### [WHAT TO WORK ON]
Would you copy each line of the records that includes the word "give"?

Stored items
-.-.-

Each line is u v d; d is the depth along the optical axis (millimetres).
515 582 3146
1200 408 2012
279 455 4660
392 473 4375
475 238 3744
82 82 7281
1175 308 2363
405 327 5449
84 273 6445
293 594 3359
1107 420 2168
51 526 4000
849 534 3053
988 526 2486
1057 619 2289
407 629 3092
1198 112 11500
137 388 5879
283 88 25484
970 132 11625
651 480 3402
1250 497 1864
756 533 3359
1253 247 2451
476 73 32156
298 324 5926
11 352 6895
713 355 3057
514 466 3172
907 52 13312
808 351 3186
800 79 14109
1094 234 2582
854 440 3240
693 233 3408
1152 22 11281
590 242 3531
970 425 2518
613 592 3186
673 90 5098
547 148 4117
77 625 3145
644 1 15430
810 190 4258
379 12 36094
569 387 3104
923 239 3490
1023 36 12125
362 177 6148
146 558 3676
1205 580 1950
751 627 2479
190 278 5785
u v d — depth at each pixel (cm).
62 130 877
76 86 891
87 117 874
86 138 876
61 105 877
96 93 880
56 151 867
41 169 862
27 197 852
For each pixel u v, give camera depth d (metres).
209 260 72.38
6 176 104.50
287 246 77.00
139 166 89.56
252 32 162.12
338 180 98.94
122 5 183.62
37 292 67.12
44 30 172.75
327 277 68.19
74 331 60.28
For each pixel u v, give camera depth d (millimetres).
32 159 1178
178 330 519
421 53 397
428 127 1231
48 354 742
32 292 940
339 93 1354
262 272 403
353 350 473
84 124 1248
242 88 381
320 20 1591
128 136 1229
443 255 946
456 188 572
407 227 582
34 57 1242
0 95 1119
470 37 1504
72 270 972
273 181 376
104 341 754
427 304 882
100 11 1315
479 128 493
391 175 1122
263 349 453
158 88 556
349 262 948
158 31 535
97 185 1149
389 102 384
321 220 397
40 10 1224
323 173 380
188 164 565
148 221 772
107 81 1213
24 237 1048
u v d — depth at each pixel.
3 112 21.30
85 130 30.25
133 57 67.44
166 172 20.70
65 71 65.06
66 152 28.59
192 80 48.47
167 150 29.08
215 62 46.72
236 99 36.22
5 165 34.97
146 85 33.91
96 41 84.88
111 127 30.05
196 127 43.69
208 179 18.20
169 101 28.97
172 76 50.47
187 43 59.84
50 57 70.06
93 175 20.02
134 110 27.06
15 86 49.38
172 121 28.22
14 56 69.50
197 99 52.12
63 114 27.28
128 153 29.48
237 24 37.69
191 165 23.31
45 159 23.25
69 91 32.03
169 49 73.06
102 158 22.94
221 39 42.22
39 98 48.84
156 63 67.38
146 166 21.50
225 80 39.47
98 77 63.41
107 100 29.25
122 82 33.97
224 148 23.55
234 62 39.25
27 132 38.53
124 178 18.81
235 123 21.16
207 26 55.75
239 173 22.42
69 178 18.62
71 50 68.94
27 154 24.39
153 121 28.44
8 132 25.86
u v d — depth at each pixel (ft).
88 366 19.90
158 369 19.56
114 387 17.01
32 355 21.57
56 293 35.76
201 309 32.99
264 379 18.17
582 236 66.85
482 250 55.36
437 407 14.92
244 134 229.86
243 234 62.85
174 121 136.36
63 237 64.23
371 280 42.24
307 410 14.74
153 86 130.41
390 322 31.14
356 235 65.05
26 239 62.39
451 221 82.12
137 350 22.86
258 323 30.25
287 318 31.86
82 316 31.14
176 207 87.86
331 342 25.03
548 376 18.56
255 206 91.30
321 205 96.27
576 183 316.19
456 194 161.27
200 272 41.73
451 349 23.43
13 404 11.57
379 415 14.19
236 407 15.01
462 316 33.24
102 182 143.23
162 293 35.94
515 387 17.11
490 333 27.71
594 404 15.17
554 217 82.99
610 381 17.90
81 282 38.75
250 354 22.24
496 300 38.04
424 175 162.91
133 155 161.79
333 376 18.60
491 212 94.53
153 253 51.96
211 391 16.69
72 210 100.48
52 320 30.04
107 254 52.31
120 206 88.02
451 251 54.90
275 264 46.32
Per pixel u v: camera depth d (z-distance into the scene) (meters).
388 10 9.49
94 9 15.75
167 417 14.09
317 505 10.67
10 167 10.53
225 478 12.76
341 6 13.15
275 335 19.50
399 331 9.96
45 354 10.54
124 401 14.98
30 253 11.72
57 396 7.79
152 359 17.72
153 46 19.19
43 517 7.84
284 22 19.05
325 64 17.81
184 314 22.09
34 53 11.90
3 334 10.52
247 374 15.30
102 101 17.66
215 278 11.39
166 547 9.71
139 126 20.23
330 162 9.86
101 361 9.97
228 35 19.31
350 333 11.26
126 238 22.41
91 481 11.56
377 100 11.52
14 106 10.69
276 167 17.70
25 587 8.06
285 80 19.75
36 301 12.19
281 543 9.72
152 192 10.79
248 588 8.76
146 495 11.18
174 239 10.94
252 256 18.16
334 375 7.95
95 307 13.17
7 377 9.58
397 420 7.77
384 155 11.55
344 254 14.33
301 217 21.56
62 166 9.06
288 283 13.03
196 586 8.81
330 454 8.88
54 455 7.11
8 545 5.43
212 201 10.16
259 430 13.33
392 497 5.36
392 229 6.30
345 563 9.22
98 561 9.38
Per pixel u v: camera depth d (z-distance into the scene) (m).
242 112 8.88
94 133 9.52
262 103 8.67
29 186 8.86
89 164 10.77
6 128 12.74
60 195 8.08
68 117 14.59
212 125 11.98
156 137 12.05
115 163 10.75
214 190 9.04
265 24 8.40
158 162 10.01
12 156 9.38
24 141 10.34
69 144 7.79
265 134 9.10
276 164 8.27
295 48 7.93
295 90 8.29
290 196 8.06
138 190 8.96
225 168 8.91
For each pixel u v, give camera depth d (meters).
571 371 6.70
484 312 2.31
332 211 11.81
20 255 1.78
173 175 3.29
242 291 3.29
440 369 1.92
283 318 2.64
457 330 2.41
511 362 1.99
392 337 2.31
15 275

-.-.-

### [RESULT BELOW]
For each pixel u v, give camera depth d (metres).
For each pixel u v, give camera depth d (millimetres).
For each pixel u v, give camera depth d (meters).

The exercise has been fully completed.